**THE PROBLEM**
In the entries below, recast the lines from the one containing "l'environnement - DT et DICT" through the one containing "précision fixés par" as a Markdown table with the columns Row and Line, both end lines included and blank lines left out. Give only that table.

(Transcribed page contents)
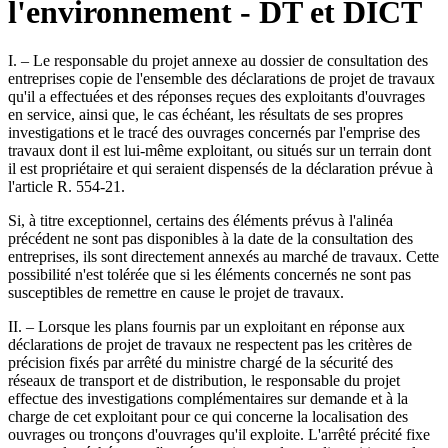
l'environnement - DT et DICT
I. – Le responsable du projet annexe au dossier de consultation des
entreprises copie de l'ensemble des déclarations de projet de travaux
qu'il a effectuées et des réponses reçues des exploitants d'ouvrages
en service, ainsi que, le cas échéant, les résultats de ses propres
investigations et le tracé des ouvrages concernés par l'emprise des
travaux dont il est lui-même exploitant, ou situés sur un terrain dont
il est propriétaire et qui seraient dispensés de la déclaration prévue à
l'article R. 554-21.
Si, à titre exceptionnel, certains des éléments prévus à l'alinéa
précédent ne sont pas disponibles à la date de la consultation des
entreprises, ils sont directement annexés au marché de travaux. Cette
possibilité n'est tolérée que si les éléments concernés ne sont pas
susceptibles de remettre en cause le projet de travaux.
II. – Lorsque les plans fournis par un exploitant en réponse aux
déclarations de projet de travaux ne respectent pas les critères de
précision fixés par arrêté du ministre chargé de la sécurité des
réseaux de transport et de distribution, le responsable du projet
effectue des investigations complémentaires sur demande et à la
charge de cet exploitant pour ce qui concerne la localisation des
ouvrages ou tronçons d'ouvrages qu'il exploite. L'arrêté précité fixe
==
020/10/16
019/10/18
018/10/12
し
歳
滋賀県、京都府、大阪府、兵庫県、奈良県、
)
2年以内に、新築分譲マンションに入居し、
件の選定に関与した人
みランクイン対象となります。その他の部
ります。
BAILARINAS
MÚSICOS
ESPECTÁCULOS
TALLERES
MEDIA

**REPLY**
| Row | Line |
|---|---|
| 1 | l'environnement - DT et DICT |
| 2 | I. – Le responsable du projet annexe au dossier de consultation des |
| 3 | entreprises copie de l'ensemble des déclarations de projet de travaux |
| 4 | qu'il a effectuées et des réponses reçues des exploitants d'ouvrages |
| 5 | en service, ainsi que, le cas échéant, les résultats de ses propres |
| 6 | investigations et le tracé des ouvrages concernés par l'emprise des |
| 7 | travaux dont il est lui-même exploitant, ou situés sur un terrain dont |
| 8 | il est propriétaire et qui seraient dispensés de la déclaration prévue à |
| 9 | l'article R. 554-21. |
| 10 | Si, à titre exceptionnel, certains des éléments prévus à l'alinéa |
| 11 | précédent ne sont pas disponibles à la date de la consultation des |
| 12 | entreprises, ils sont directement annexés au marché de travaux. Cette |
| 13 | possibilité n'est tolérée que si les éléments concernés ne sont pas |
| 14 | susceptibles de remettre en cause le projet de travaux. |
| 15 | II. – Lorsque les plans fournis par un exploitant en réponse aux |
| 16 | déclarations de projet de travaux ne respectent pas les critères de |
| 17 | précision fixés par arrêté du ministre chargé de la sécurité des |